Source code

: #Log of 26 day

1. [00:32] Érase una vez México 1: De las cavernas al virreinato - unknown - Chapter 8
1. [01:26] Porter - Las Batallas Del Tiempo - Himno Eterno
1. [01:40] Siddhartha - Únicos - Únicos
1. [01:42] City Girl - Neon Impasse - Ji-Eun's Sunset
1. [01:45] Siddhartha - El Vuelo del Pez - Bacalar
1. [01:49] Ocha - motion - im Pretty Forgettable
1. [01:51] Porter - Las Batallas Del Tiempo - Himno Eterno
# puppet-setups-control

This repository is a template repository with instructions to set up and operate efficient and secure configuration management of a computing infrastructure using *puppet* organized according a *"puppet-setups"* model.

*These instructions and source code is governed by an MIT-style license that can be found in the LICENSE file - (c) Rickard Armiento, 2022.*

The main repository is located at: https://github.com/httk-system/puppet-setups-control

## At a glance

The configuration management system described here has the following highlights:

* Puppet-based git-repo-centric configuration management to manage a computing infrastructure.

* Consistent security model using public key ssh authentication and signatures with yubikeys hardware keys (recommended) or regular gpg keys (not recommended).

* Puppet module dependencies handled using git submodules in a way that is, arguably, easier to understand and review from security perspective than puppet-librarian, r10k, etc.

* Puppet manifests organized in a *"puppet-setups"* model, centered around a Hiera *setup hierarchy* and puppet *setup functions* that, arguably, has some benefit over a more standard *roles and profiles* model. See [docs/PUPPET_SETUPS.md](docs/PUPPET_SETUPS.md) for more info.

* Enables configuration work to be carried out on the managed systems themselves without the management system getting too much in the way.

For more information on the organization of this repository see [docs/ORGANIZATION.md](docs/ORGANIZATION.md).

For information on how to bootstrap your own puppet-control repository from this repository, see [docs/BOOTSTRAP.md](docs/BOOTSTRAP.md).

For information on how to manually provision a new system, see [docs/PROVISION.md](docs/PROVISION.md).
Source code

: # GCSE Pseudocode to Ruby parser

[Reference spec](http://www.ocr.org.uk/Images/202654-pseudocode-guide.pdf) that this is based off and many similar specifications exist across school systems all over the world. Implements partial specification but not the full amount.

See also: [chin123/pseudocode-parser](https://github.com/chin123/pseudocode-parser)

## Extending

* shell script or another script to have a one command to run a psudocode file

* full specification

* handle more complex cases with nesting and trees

PROMPT = Reproduce the material verbatim, starting at the line that contains "keys (not recommended)." and ending at the line that contains "For information on how to bootstrap", with both of those lines included.

ANSWER =
* Consistent security model using public key ssh authentication and signatures with yubikeys hardware keys (recommended) or regular gpg keys (not recommended).

* Puppet module dependencies handled using git submodules in a way that is, arguably, easier to understand and review from security perspective than puppet-librarian, r10k, etc.

* Puppet manifests organized in a *"puppet-setups"* model, centered around a Hiera *setup hierarchy* and puppet *setup functions* that, arguably, has some benefit over a more standard *roles and profiles* model. See [docs/PUPPET_SETUPS.md](docs/PUPPET_SETUPS.md) for more info.

* Enables configuration work to be carried out on the managed systems themselves without the management system getting too much in the way.

For more information on the organization of this repository see [docs/ORGANIZATION.md](docs/ORGANIZATION.md).

For information on how to bootstrap your own puppet-control repository from this repository, see [docs/BOOTSTRAP.md](docs/BOOTSTRAP.md).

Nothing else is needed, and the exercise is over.